How we cite our quotes: Citations follow this format: (Part.Chapter.Paragraph)
Quote #13
Suddenly I found myself on Times Square. I had traveled eight thousand miles around the American continent and I was back on Times Square; and right in the middle of a rush hour, too, seeing with my innocent road-eyes the absolute madness and fantastic hoorair of New York with its millions and millions hustling forever for a buck among themselves, the mad dream - grabbing, taking, giving, sighing, dying, just so they could be buried in those awful cemetery cities beyond Long Island City. The high towers of the land - the other end of the land, the place where Paper America is born. (I.14.9)
The sadness Sal sees when he looks over America seems to have something to do with the inevitability of death. This is where his franticness and worry over time come into the picture. This is the inevitability of the Shrouded Traveler, chasing Sal and every other American to their death.
Quote #14
"What is the meaning of this voyage to New York? What kind of sordid business are you on now? I mean, man, whither goest thou? Whither goest thou, America, in thy shiny car in the night?" (II.3.8)

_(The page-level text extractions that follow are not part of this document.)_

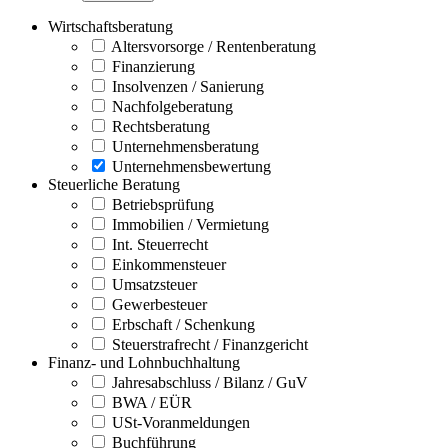
Wirtschaftsberatung
Altersvorsorge / Rentenberatung
Finanzierung
Insolvenzen / Sanierung
Nachfolgeberatung
Rechtsberatung
Unternehmensberatung
Unternehmensbewertung
Steuerliche Beratung
Betriebsprüfung
Immobilien / Vermietung
Int. Steuerrecht
Einkommensteuer
Umsatzsteuer
Gewerbesteuer
Erbschaft / Schenkung
Steuerstrafrecht / Finanzgericht
Finanz- und Lohnbuchhaltung
Jahresabschluss / Bilanz / GuV
BWA / EÜR
USt-Voranmeldungen
Buchführung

Carlo begins by asking Sal and Dean a question, but ends up addressing America as a whole. This is an interesting notion: do Sal and Dean represent Americans? Are their struggles, in some way, the struggles of the country? Carlo certainly raises the stakes with his question.
Quote #15
"Furthermore we know America, we’re at home; I can go anywhere in America and get what I want because it’s the same in every corner, I know the people, I know what they do. We give and take and go in the incredibly complicated sweetness zigzagging every side." (II.3.10)
Dean thinks America is "the same in every corner," while Sal is able to recognize the differences as he travels across the country. In a way, Dean’s view is too simplistic, and so are his solutions to the greater problems of time and death.